NPO法人神奈川県日本ユーラシア協会

ドミートリーを生んだエレーナ
ru.wikipedia.orgより


イヴァン三世の孫のドミートリー
ru.wikipedia.orgより

 1497年、貴族会議と府主教の完全な同意を得てイヴァン三世が大公位継承者として正式に孫のドミートリーを指名し、その上戴冠式まで行われることが、ソフィアとヴァシーリーの耳に入った。このことは、彼ら二人には秘密裏に話が進んでいた。とはいえ、貴族会議は諸手を挙げて戴冠式に賛同していたので、二人がこの一件を阻止できないのは明らかであった。

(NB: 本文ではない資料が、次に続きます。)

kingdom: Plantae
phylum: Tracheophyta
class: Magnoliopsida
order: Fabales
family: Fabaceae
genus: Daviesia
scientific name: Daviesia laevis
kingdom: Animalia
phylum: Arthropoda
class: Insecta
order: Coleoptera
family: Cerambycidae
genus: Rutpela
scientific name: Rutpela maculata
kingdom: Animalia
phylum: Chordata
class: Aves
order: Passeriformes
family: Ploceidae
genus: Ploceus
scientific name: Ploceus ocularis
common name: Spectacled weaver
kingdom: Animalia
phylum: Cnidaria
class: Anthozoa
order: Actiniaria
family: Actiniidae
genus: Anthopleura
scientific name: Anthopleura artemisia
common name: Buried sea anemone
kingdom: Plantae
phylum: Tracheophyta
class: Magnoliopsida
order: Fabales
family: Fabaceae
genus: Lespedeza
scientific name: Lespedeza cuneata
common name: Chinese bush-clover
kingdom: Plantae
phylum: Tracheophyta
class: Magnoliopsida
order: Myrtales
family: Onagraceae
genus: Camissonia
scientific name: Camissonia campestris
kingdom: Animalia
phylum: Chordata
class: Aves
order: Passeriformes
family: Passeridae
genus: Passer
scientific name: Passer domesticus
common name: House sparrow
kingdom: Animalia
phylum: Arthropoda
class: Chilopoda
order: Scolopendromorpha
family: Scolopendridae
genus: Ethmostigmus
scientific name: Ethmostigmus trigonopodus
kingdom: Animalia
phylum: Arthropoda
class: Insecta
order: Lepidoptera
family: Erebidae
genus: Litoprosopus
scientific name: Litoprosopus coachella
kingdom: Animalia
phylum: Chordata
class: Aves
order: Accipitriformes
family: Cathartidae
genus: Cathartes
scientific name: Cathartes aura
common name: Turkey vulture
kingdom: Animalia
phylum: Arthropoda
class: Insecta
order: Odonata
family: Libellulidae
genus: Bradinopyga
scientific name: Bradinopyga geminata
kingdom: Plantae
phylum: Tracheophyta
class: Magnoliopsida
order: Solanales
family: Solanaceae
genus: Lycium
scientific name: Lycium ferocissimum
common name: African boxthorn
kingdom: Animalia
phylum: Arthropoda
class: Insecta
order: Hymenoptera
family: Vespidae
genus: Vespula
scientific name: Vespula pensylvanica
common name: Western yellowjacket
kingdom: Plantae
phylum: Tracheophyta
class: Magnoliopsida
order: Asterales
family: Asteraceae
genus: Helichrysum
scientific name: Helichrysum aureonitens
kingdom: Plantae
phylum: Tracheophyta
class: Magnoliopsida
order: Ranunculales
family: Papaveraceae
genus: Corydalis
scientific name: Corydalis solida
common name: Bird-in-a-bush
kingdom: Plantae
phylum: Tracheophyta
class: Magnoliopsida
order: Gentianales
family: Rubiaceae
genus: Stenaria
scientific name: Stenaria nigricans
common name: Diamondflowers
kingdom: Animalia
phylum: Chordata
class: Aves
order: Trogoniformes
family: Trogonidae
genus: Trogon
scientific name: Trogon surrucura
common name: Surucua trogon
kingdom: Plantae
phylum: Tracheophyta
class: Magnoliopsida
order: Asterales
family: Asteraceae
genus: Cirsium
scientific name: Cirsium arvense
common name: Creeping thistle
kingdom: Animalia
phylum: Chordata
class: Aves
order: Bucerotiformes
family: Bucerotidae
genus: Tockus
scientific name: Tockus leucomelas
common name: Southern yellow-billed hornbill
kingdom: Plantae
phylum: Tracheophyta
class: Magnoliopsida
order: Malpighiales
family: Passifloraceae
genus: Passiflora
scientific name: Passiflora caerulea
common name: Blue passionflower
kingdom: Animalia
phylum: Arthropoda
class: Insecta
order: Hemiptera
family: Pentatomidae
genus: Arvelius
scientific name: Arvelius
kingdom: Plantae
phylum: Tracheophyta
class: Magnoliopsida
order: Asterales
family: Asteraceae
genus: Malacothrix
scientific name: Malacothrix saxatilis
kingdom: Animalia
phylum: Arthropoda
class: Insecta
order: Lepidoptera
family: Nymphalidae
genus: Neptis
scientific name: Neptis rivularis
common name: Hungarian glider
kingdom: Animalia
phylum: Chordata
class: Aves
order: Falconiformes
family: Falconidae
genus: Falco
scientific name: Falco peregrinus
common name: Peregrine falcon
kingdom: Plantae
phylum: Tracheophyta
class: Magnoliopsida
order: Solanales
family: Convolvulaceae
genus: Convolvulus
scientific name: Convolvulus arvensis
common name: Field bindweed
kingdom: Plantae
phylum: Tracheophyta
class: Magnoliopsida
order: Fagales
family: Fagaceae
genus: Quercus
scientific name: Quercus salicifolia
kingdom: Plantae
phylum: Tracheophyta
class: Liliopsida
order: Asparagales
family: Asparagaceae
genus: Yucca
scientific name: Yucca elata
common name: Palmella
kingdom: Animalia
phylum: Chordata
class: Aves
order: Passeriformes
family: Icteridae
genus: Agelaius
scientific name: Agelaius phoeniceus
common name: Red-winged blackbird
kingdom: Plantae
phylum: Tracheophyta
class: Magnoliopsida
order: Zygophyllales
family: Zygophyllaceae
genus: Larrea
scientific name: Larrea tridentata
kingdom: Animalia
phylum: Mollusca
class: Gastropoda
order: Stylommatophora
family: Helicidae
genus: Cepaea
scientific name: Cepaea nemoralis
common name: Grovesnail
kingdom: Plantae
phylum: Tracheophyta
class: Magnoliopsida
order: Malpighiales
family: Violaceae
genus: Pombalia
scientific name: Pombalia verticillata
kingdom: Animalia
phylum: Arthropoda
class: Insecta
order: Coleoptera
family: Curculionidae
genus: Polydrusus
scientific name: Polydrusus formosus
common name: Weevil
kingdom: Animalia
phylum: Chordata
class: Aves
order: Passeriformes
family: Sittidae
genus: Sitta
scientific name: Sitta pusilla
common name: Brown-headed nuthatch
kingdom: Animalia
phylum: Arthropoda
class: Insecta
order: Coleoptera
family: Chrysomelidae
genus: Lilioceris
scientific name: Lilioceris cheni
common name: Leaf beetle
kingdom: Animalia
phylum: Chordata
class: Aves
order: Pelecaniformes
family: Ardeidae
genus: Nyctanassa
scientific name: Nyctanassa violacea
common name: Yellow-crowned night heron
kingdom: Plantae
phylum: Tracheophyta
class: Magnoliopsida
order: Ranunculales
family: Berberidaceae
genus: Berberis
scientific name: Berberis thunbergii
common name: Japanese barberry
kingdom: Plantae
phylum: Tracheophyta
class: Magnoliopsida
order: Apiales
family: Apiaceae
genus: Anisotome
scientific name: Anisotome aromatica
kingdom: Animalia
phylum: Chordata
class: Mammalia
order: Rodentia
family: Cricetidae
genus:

 しかし、当然ながら、母と息子は最も近しい側近らとこれらの状況を議論した。考え方はさまざまであった。下級貴族と宮殿の召使にひそかにヴァシーリーへの忠誠を誓わせようと提案する者もいれば、モスクワを離れて軍隊を集め、大公国の資金の一部が保管されているベロオゼロとヴォログダを占拠しようという者もおり、またドミートリーの暗殺を勧める者もいた。だが、それ以上の話をする者は誰もいなかった。というのも、君主と容易ならぬ形で衝突することは無益であるばかりか危険であることを、すべての者がよくよく理解していたからであった。

 しかしながら、こういった話は、あたかも陰謀が持ち上がっているかのようにイヴァン三世の方へ告げ知らされた。事態は深刻化し、ちょうどその頃宮殿の居室で、何らかの植物の草をソフィアのところへ持っていこうとしていたかのようなある農夫が捕まった。その植物の草は単なる薬草であったかもしれないし、それは大公妃のもとへ持っていくものではなかったのかもしれない。イヴァン三世は事件を深く追及するつもりはなく、この農夫は真夜中にモスクワ川で溺死させられた。さらに、ヴァシーリーの側近の内6人が処刑され、それ以外の者たちも手当たり次第に投獄された。イヴァン三世は息子ヴァシーリーを秘密の監視下に置き、彼は一年以上も事実上の監禁状態の内にあった。イヴァン三世はおそらく、ドミートリー暗殺を企んだ嫌疑をソフィアにかけたのであろう、その後彼女とは不仲の生活が始まった。

 1498年2月4日、「ビザンチンの教会法規に基づき」ウスペンスキー大聖堂で、15歳に満たない孫のドミートリーがウラジーミルおよびモスクワ大公国の大公位に即位する戴冠式が厳かに取り行われた。これでイヴァン三世には、すっかり成人した共同統治者がいることになった。

 あとやるべきことは、家族との関係修復であり、これにはほぼ一年が費やされた。年代記作者が言及しているところによれば、イヴァン三世は陰謀事件を再調査するよう命じ、ドミートリーの母親であるエレーナ・ヴォロシャンカの友人らが企てた奸計のせいで、彼が騙されていたことが分かった。実際に奸計が図られたのか、あるいはイヴァン三世が自分の権威が傷つかないよう家族との和解のために差しさわりのない口実をただ思いついたのかは、不明である。いずれにせよ、エレーナの側近の何名かは処刑された。しかし、孫のドミートリーとエレーナに対してイヴァン三世がある程度冷たくなったことを別にすれば、君主側から彼らへのいかなる処罰もなかった。また、ヴァシーリーに対しては、ノヴゴロド大公の称号と共にノヴゴロドとプスコフの地を委ねることを告げた。